====== THE DATA ======
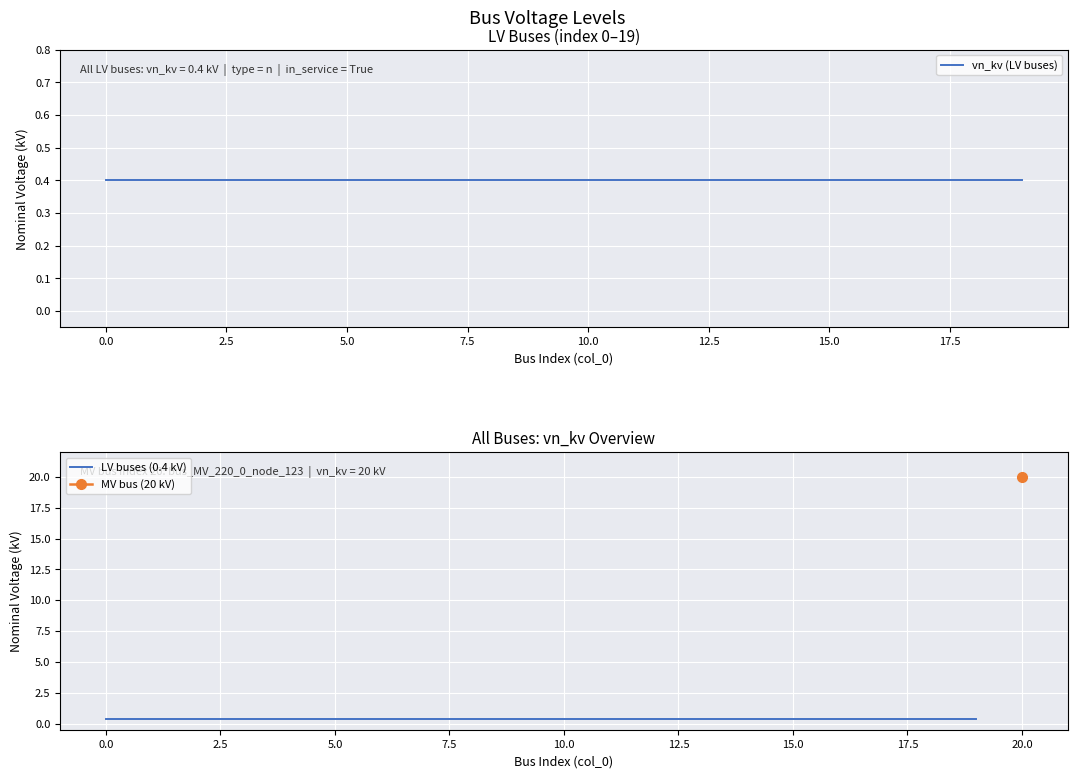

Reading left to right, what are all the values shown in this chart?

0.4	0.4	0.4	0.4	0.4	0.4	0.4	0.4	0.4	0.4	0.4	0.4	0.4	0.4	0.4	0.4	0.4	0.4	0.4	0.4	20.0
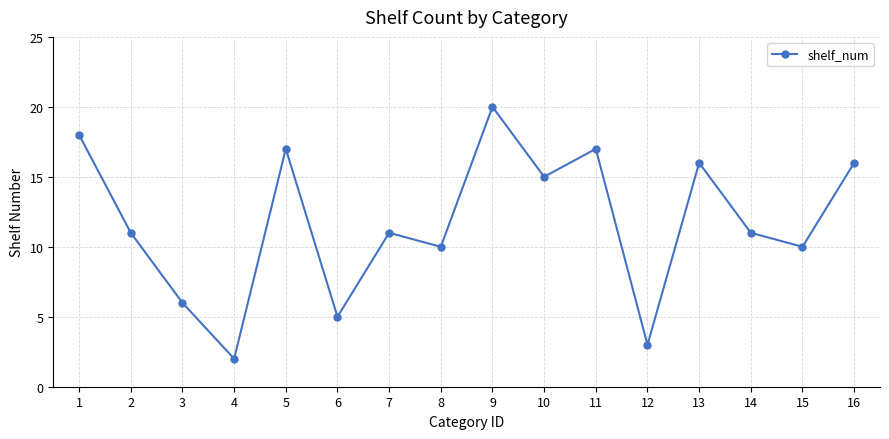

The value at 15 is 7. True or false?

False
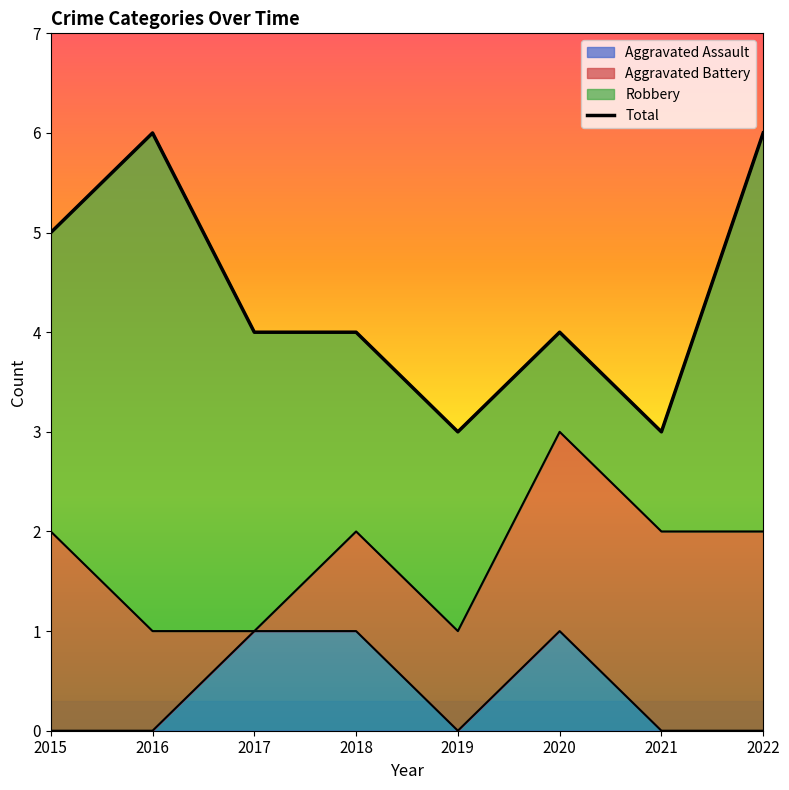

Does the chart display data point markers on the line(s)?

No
======
PROBLEM: Change every "chart" in the entries above to "graph" and write all the entries out again with nothing else altered. Leave out the pictures.

EXPECTED ANSWER:
Reading left to right, what are all the values shown in this graph?

0.4	0.4	0.4	0.4	0.4	0.4	0.4	0.4	0.4	0.4	0.4	0.4	0.4	0.4	0.4	0.4	0.4	0.4	0.4	0.4	20.0

The value at 15 is 7. True or false?

False

Does the graph display data point markers on the line(s)?

No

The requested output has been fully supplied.